Understanding the nature of shame and the processes that trigger it can help you overcome it. Shame resilience theory suggests that such awareness can improve depressive symptoms, decrease internalized shame, and increase shame resilience. Addiction treatment programs often include psychoeducational lectures where experts or psychologists share their knowledge of the subject.
You can also lessen feelings of shame by focusing on the specific actions you have taken rather than judging your character as a whole. Instead of thinking ‘I am inadequate’, note the instances where you harmed others, accept responsibility for what happened, and make amends for what you have done. This process offers closure on the mistakes you made and promotes self-forgiveness.

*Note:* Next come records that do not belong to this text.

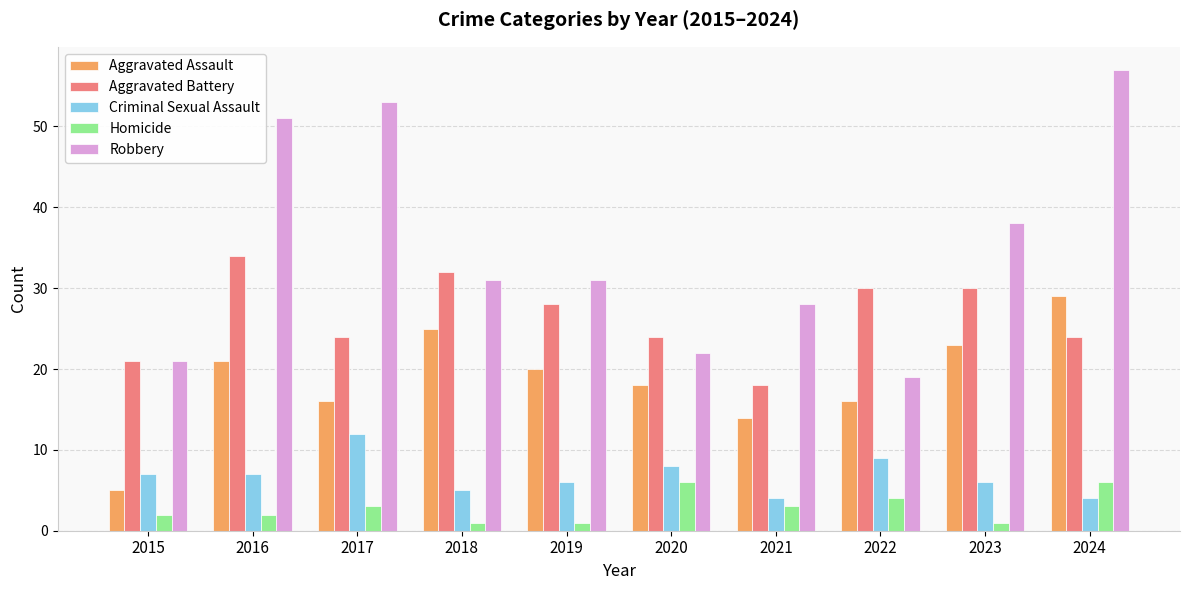

List the series in order of their peak value, lowest first.

Homicide, Criminal Sexual Assault, Aggravated Assault, Aggravated Battery, Robbery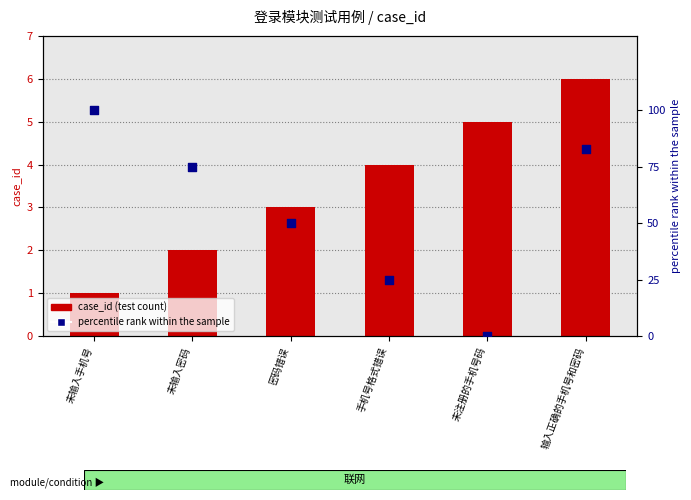

At which category is the sum across all series the highest?

未输入手机号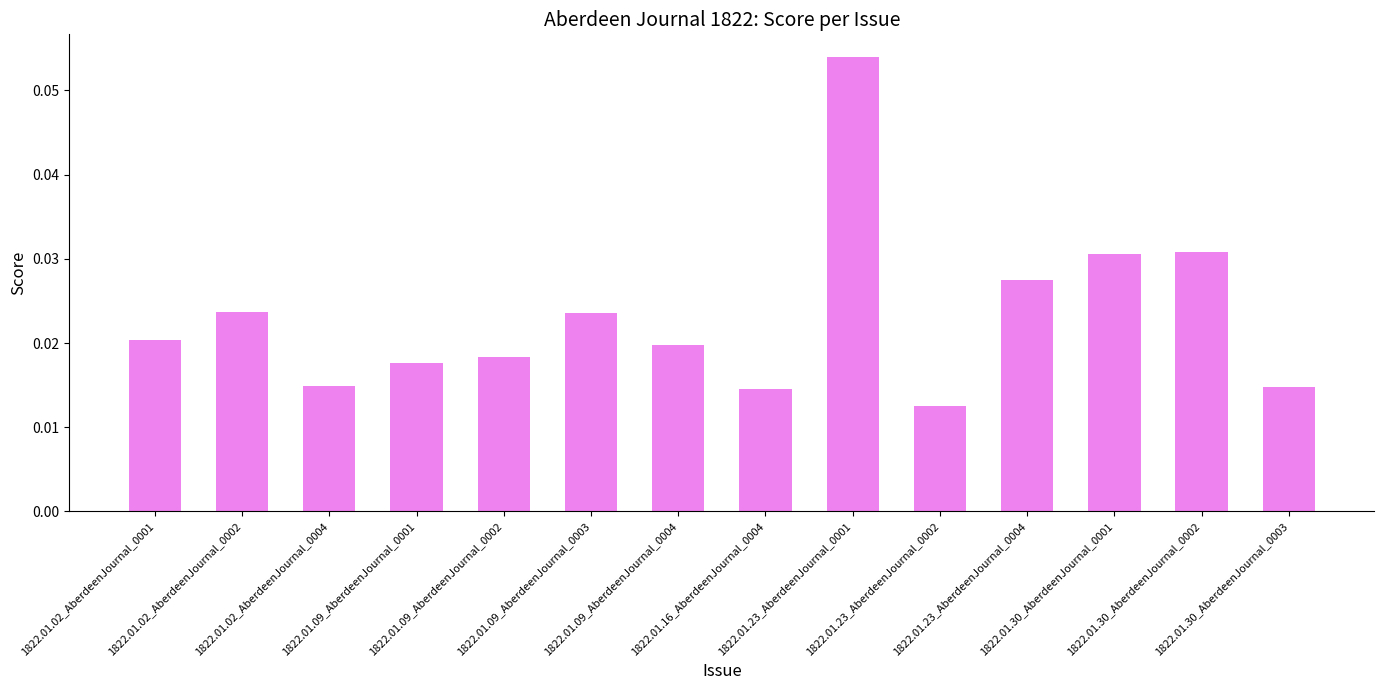

Are the bars horizontal?

No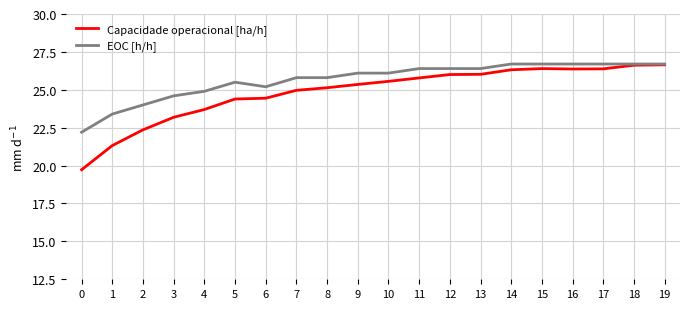

Is it true that Capacidade operacional [ha/h] equals 25.8 at 11?

True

This is where the relationship between guilt and shame is important. When you concentrate on particular actions and accept responsibility for them, you replace feelings of shame with feelings of adaptive guilt – guilt about things that you had control over. Research has found that people in recovery are less prone to adaptive guilt than those who have no experience of addiction, and learning how to process mistakes through adaptive guilt is part of the course of healing.
The 12-step method of addiction recovery can be a powerful tool to guide you through this process. It focuses on recognizing your responsibility for your actions, making amends to others, and using your experience to help others recover from addiction. Working through the 12-steps in support groups like Alcoholics Anonymous helps you feel accepted by others around you and realize that your actions are forgivable – and you should not feel ashamed.